Un tournant dans ma vie
À 15 ans, j’ai quitté le soleil du Sud de la France pour la grisaille de la banlieue parisienne.
Quitter ma ville natale a été un déchirement. Quitter mes amis, ma famille, la mer… une douleur encore plus vive.
À 16 ans et demi, j’ai pris une décision radicale : j’ai arrêté l’école.
Le lycée où j’étais ne m’accueillait pas et je n’y avais presque pas d’amis. J’étais profondément déprimée, enfermée dans un monde qui ne me ressemblait pas.
C’est alors que j’ai rencontré Mélissa*, en ligne. Comme moi, elle avait quitté le lycée.
Elle parlait d'une formation en lithothérapie qu'elle avait trouvée, et j’ai décidé de l'imiter en cherchant des cours en décoration intérieure ou en photographie. Des formations payantes, non reconnues, mais qui semblaient être une échappatoire.
Plus tard, Mélissa m’a présenté Capucine*, une jeune fille qui avait elle aussi quitté le lycée avant le bac. Contrairement à ce que j’aurais pu imaginer, Capucine était incroyablement cultivée, curieuse et passionnée. Elle disait qu’elle n’avait jamais autant aimé apprendre que depuis qu’elle avait quitté le système scolaire. Pourtant, elle restait consciente des limites de notre condition sans diplôme.
À 20 ans, elle a choisi de passer son bac en candidat libre.
Puis un jour, elle nous a écrit un mail. Je ne me souviens plus exactement de ses mots, mais il m’a convaincue de tenter moi aussi le bac en candidat libre. Mélissa également. Capucine s’est alors mise à nous préparer un programme complet : fiches, listes, textes annotés, analyses linéaires, explications détaillées pour les épreuves, liens vers des vidéos pédagogiques et ludiques… Je n’ose même pas imaginer le temps qu’elle avait passé à concevoir tout cela juste pour nous.
En 2023, Mélissa et moi avons passé le bac de français. Nous l’avons obtenu toutes les deux. L’année suivante, Mélissa a abandonné avant de passer les épreuves de Terminale. Moi, j’ai persévéré. Je n’ai pas réussi du premier coup, mais j’ai recommencé, et j’ai fini par décrocher ce précieux diplôme.
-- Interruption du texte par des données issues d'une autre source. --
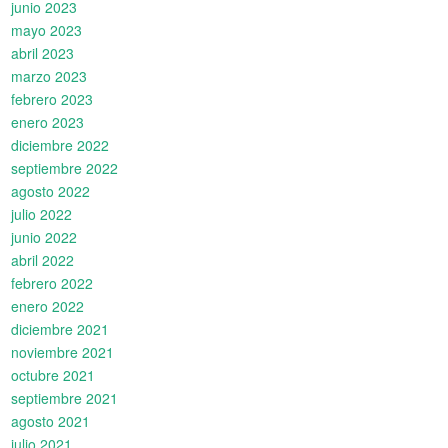
junio 2023
mayo 2023
abril 2023
marzo 2023
febrero 2023
enero 2023
diciembre 2022
septiembre 2022
agosto 2022
julio 2022
junio 2022
abril 2022
febrero 2022
enero 2022
diciembre 2021
noviembre 2021
octubre 2021
septiembre 2021
agosto 2021
julio 2021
Aujourd’hui, j’ai l’opportunité de suivre des études qui me passionnent et qui me permettront d’accéder à un métier que j’aime vraiment.
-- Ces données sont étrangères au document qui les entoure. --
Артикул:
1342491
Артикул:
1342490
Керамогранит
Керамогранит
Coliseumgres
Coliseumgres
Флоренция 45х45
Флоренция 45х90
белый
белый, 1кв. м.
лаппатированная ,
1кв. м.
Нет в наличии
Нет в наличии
Mais ce chemin, je le regarde aussi avec la conscience aiguë de ma famille et de notre condition sociale. Nos inégalités se transmettent souvent de génération en génération : le manque de ressources, le manque de culture, l’accès limité à l’éducation… tout cela forge un destin bien plus difficile pour les enfants qui naissent dans ces milieux.
Ma mère travaille dur, sans reconnaissance, et j’ai vu combien il est facile pour le système d’écraser ceux qui sont déjà fragilisés. Obtenir mon bac et poursuivre mes études n’est pas seulement une victoire personnelle : c’est une manière de briser cette chaîne d’inégalités, de créer pour moi et pour mes futurs enfants des opportunités que notre famille n’a jamais eues. Grâce à ce chemin, je peux espérer transmettre autre chose que la précarité ou le manque d’éducation : la possibilité de choisir sa vie, de la construire avec des outils que nous n’avions pas.
Je ne sais pas ce que devient Capucine, mais je lui serai toujours reconnaissante pour sa générosité et le soutien qu’elle m’a apporté. Dieu sait où j’en serais aujourd’hui si elle ne m’avait jamais envoyé ce mail.
*Les noms ont été changés pour respecter l’anonymat des personnes citées.